Try it:
Keep the wording of each record exactly the same when you repeat it, and leave out pictures.

Excerpted records:
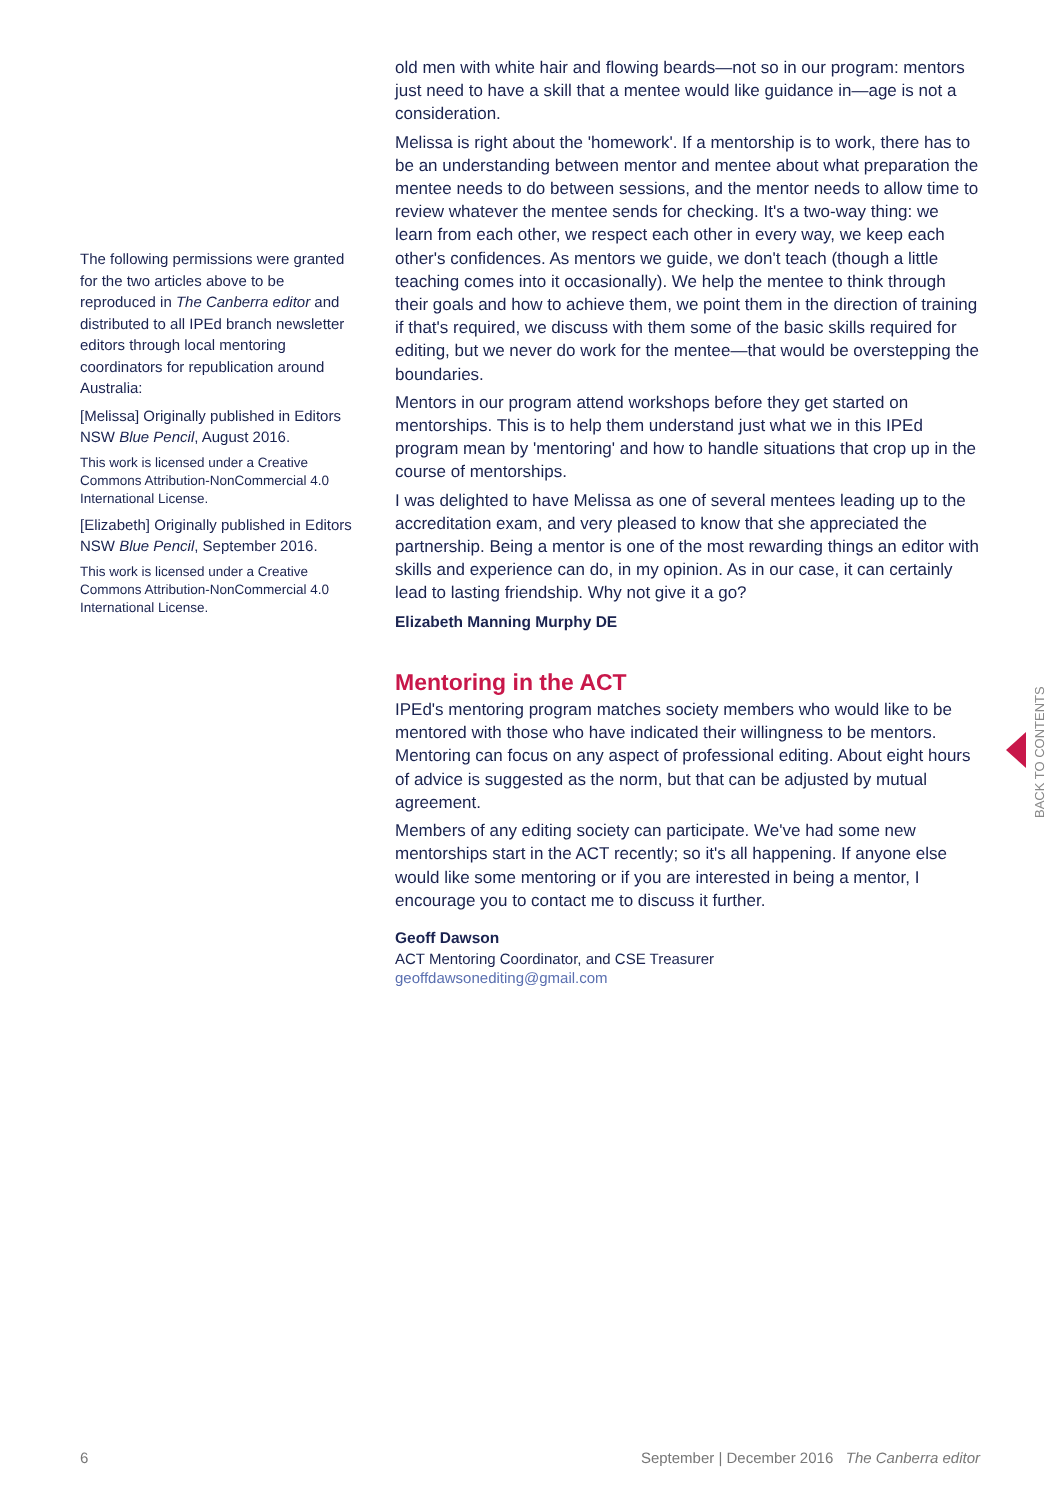The following permissions were granted for the two articles above to be reproduced in The Canberra editor and distributed to all IPEd branch newsletter editors through local mentoring coordinators for republication around Australia:
[Melissa] Originally published in Editors NSW Blue Pencil, August 2016.
This work is licensed under a Creative Commons Attribution-NonCommercial 4.0 International License.
[Elizabeth] Originally published in Editors NSW Blue Pencil, September 2016.
This work is licensed under a Creative Commons Attribution-NonCommercial 4.0 International License.
old men with white hair and flowing beards—not so in our program: mentors just need to have a skill that a mentee would like guidance in—age is not a consideration.
Melissa is right about the 'homework'. If a mentorship is to work, there has to be an understanding between mentor and mentee about what preparation the mentee needs to do between sessions, and the mentor needs to allow time to review whatever the mentee sends for checking. It's a two-way thing: we learn from each other, we respect each other in every way, we keep each other's confidences. As mentors we guide, we don't teach (though a little teaching comes into it occasionally). We help the mentee to think through their goals and how to achieve them, we point them in the direction of training if that's required, we discuss with them some of the basic skills required for editing, but we never do work for the mentee—that would be overstepping the boundaries.
Mentors in our program attend workshops before they get started on mentorships. This is to help them understand just what we in this IPEd program mean by 'mentoring' and how to handle situations that crop up in the course of mentorships.
I was delighted to have Melissa as one of several mentees leading up to the accreditation exam, and very pleased to know that she appreciated the partnership. Being a mentor is one of the most rewarding things an editor with skills and experience can do, in my opinion. As in our case, it can certainly lead to lasting friendship. Why not give it a go?
Elizabeth Manning Murphy DE
Mentoring in the ACT
IPEd's mentoring program matches society members who would like to be mentored with those who have indicated their willingness to be mentors. Mentoring can focus on any aspect of professional editing. About eight hours of advice is suggested as the norm, but that can be adjusted by mutual agreement.
Members of any editing society can participate. We've had some new mentorships start in the ACT recently; so it's all happening. If anyone else would like some mentoring or if you are interested in being a mentor, I encourage you to contact me to discuss it further.
Geoff Dawson
ACT Mentoring Coordinator, and CSE Treasurer
geoffdawsonediting@gmail.com
BACK TO CONTENTS
6 September | December 2016 The Canberra editor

Reply to the task:
The following permissions were granted for the two articles above to be reproduced in The Canberra editor and distributed to all IPEd branch newsletter editors through local mentoring coordinators for republication around Australia:
[Melissa] Originally published in Editors NSW Blue Pencil, August 2016.
This work is licensed under a Creative Commons Attribution-NonCommercial 4.0 International License.
[Elizabeth] Originally published in Editors NSW Blue Pencil, September 2016.
This work is licensed under a Creative Commons Attribution-NonCommercial 4.0 International License.
old men with white hair and flowing beards—not so in our program: mentors just need to have a skill that a mentee would like guidance in—age is not a consideration.
Melissa is right about the 'homework'. If a mentorship is to work, there has to be an understanding between mentor and mentee about what preparation the mentee needs to do between sessions, and the mentor needs to allow time to review whatever the mentee sends for checking. It's a two-way thing: we learn from each other, we respect each other in every way, we keep each other's confidences. As mentors we guide, we don't teach (though a little teaching comes into it occasionally). We help the mentee to think through their goals and how to achieve them, we point them in the direction of training if that's required, we discuss with them some of the basic skills required for editing, but we never do work for the mentee—that would be overstepping the boundaries.
Mentors in our program attend workshops before they get started on mentorships. This is to help them understand just what we in this IPEd program mean by 'mentoring' and how to handle situations that crop up in the course of mentorships.
I was delighted to have Melissa as one of several mentees leading up to the accreditation exam, and very pleased to know that she appreciated the partnership. Being a mentor is one of the most rewarding things an editor with skills and experience can do, in my opinion. As in our case, it can certainly lead to lasting friendship. Why not give it a go?
Elizabeth Manning Murphy DE
Mentoring in the ACT
IPEd's mentoring program matches society members who would like to be mentored with those who have indicated their willingness to be mentors. Mentoring can focus on any aspect of professional editing. About eight hours of advice is suggested as the norm, but that can be adjusted by mutual agreement.
Members of any editing society can participate. We've had some new mentorships start in the ACT recently; so it's all happening. If anyone else would like some mentoring or if you are interested in being a mentor, I encourage you to contact me to discuss it further.
Geoff Dawson
ACT Mentoring Coordinator, and CSE Treasurer
geoffdawsonediting@gmail.com
BACK TO CONTENTS
6 September | December 2016 The Canberra editor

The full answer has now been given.